Gözü hâlâ karşıdaki dönercideydi. Çakılıp kalmıştı bakışı ama zihni o geçen dört ay boyunca yaptığı hesaplaşmaların bilançosundaydı. İşte tam o sırada fark etti koşa koşa, telaşla otobüse doğru koşan çifti. Elele koşarmış gibi ama aslında uçarak geldiler otobüse. İkisinin de dudaklarının gamzesi neredeyse kulaklarındaydı bindiklerinde. Kıkırdayarak yerleştiler bir öndeki koltuğa. O kadar rahat, neşe ve hayat doluydular ki, otobüs kaçmış olsa bile arkadan uçarak yetişirlerdi nasıl olsa. Aşk böyle bir şey işte. Bilmez mi? Otobüsün saatini bile unutturur insana.

Yok, kıskançlık değil, hayranlıktı hissettiği gençlerin mutluluğunu görünce. Hak edilmiş bir mutluluktu, gözlerin ışıltısından belliydi. O da hak ediyordu bu mutluluğu, emindi ama üst üste gelen şanssız rastlantılar, şimdilik ertelemişti yüzündeki gülücükleri. İşte birazdan, otobüs hareket edecek ve o hak ettiği mutluluğa ulaşacağı yeni bir yaşama ulaştıracaktı sabaha. Yol birkaç saatti ama buraya geldiğinden beri beyninin kıvrımlarında dolaşan filmler birbiri ardında geçiyordu aklından şimdi. O mutlu genç çiftin ön koltuğa yerleşmesiyle birlikte otobüs harekete geçmişti aslında ama dört ay boyunca zihninde yaptığı beş yıllık hesaplaşmayı o bir kaç saniye içinde yeniden gözden geçirdi; kararlarını da elbette.

Buraya gelirken sırtını kambur yapan karabasan yükün yerinde geçmişin hesaplaşmasıyla büyüyen kanatları vardı artık. Hayata ve geleceğe dair bütün kararlarını gözden geçirdi. Artık dönünce nerede, ne yapmaması gerektiğini çok iyi biliyordu ve hayata yeniden başlarken yavaş yavaş acele etmesi gerektiğinden de emindi.
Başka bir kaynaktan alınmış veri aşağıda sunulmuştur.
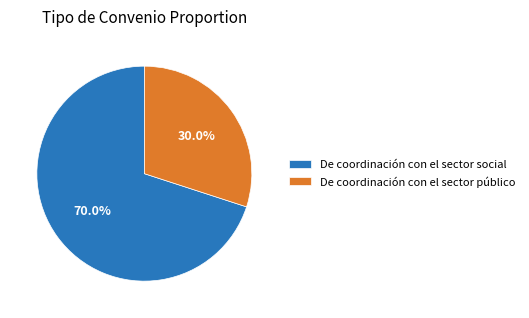

Between De coordinación con el sector público and De coordinación con el sector social, which is larger?

De coordinación con el sector social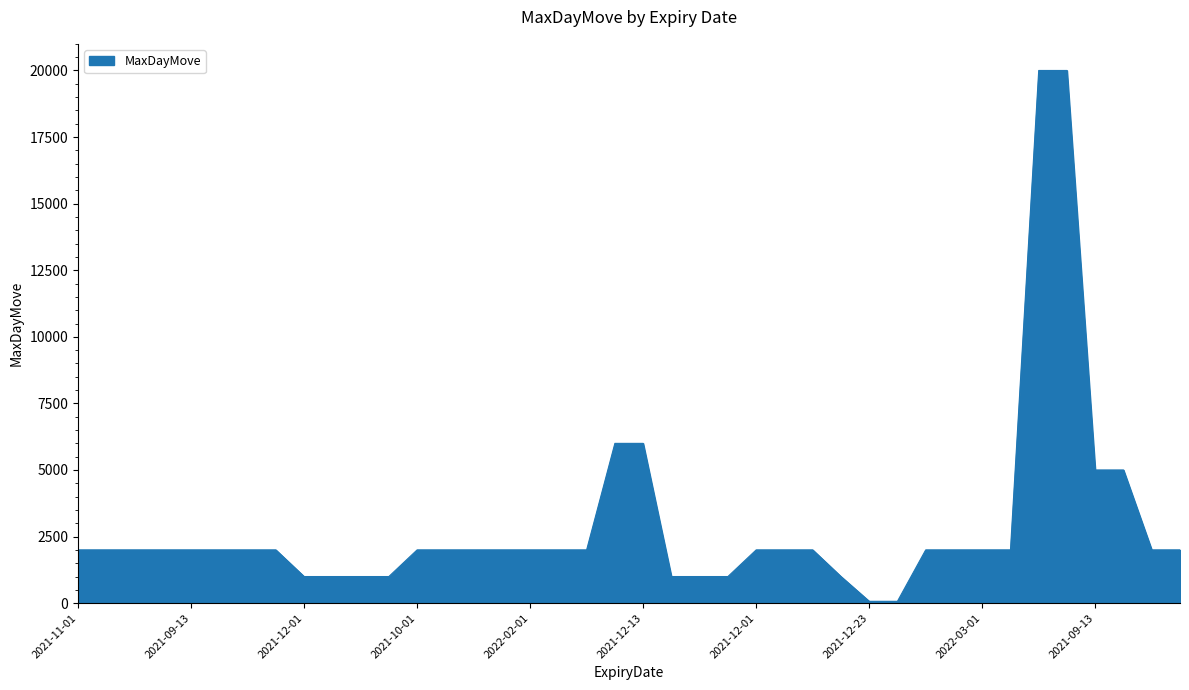

What is the greatest value displayed?

20000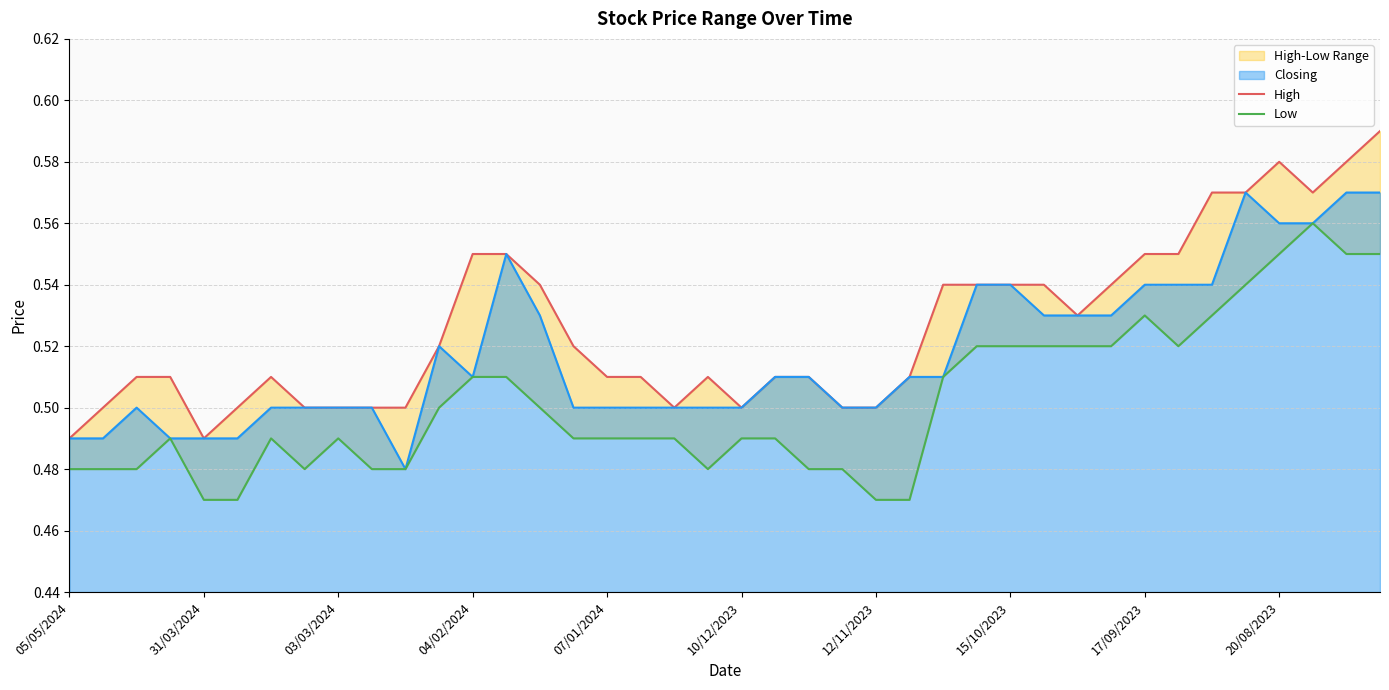

True or false: Low has a value of 0.8 at 15.

False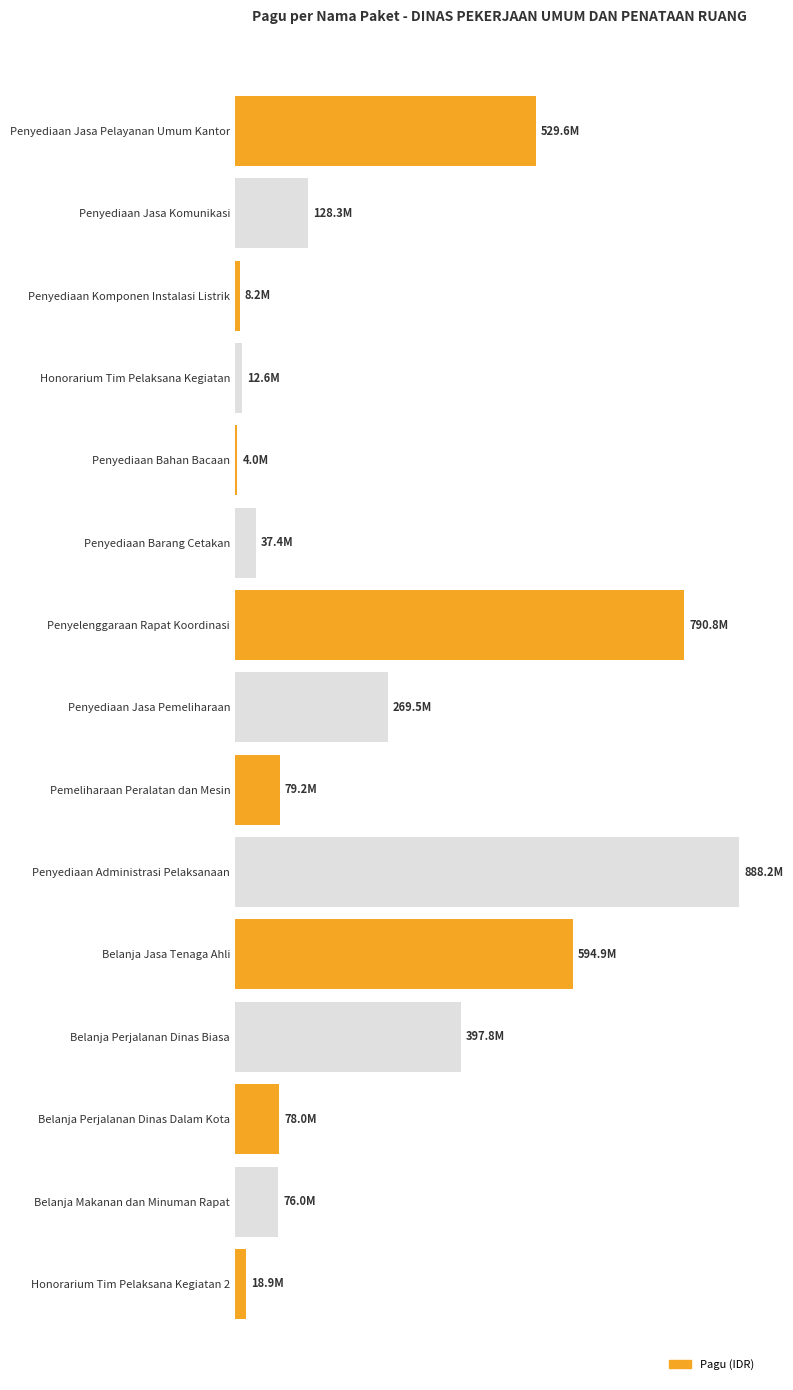

True or false: the data shows 20006416 at 10.

False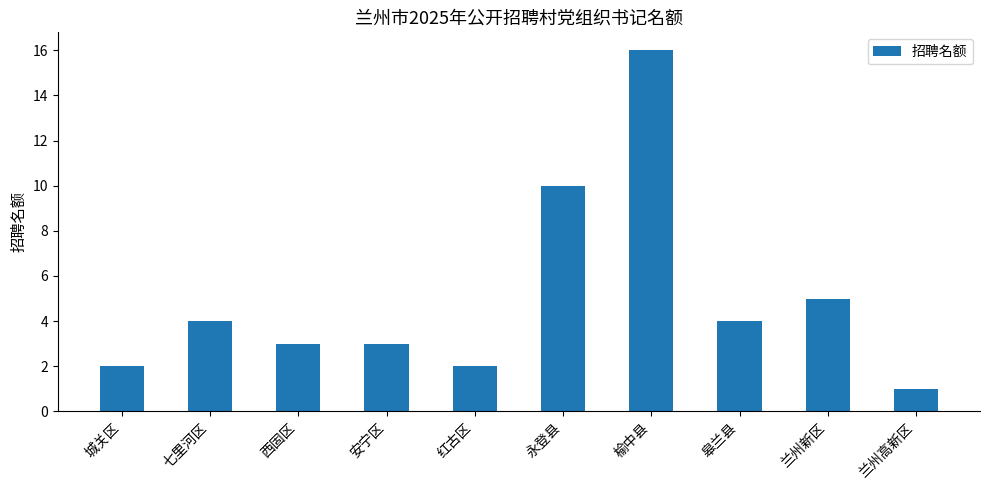

Are the bars grouped side by side (vs. stacked)?

No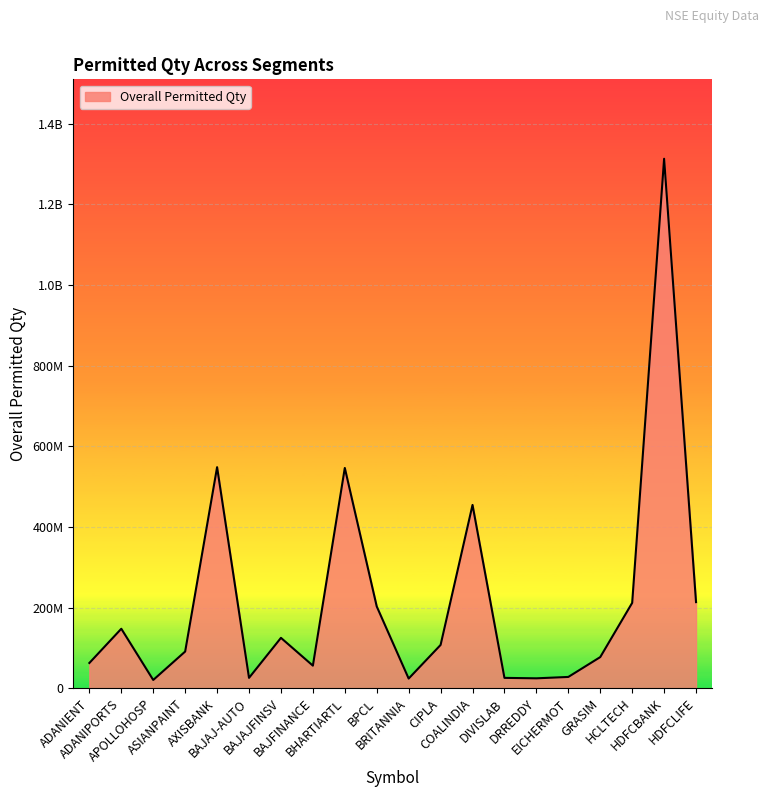

Does the chart have visible grid lines?

Yes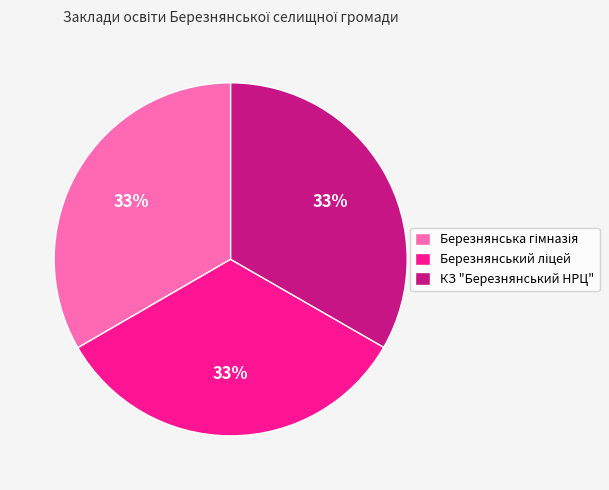

Is there any slice that represents more than half of the pie?

No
Hemen kalemini çıkarttı, aklındaki dizeleri koltuk cebine koyduğu derginin arka sayfasına yazmaya başladı:


Ardımda koca bir deniz,
maviden beyaz kara bir deniz.

Gemileri yanmış uçsuz bir deniz,
dalgaları külden engin bir deniz.

Coşkun yakamozları karanlık bir deniz,
ay ışığından parlak perili bir deniz.

İçinde benliğim kurutulmuş deniz,
gelecek yağmurda ben ve deniz, ikimiz.


(*) Festina lente: Erasmus’un çok sevdiği, “yavaşça acele et” anlamında latince bir özlü söz.